(Beginning of Data in this exercise)

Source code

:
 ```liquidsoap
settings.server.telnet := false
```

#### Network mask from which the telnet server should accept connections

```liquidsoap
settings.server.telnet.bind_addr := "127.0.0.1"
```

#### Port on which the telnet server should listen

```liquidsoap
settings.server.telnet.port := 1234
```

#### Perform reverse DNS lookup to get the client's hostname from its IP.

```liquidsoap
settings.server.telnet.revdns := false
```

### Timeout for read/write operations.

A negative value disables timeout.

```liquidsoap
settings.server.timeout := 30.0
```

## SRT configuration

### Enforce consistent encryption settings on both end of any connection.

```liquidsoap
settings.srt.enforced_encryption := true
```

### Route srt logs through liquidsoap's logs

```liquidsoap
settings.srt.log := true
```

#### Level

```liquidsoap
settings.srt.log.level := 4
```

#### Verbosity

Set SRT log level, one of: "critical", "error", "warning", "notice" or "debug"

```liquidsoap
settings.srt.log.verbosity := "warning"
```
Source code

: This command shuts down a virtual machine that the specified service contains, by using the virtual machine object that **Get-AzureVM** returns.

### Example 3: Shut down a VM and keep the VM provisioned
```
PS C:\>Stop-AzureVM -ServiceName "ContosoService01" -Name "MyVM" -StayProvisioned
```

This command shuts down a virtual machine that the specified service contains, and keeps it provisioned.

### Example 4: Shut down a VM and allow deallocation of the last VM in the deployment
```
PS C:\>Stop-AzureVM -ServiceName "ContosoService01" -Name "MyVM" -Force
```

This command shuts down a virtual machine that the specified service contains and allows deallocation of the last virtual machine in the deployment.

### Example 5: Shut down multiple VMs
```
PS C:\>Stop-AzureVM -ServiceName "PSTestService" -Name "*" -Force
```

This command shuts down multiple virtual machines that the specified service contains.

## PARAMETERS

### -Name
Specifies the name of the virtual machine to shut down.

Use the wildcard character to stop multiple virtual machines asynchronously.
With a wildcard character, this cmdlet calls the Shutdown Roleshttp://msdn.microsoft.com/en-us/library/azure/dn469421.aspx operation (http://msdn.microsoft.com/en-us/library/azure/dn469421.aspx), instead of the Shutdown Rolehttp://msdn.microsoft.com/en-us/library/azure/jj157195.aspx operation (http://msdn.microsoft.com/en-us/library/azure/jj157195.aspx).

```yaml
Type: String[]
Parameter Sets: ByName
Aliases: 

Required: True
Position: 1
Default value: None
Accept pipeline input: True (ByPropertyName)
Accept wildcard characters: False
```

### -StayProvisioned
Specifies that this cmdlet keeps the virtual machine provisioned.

(End of Data in this exercise)

** Work order **
Return word for word the lines above from the line with "in the deployment." to the line with "Use the wildcard", including both and leaving out all others.

** Final answer **
This command shuts down a virtual machine that the specified service contains and allows deallocation of the last virtual machine in the deployment.

### Example 5: Shut down multiple VMs
```
PS C:\>Stop-AzureVM -ServiceName "PSTestService" -Name "*" -Force
```

This command shuts down multiple virtual machines that the specified service contains.

## PARAMETERS

### -Name
Specifies the name of the virtual machine to shut down.

Use the wildcard character to stop multiple virtual machines asynchronously.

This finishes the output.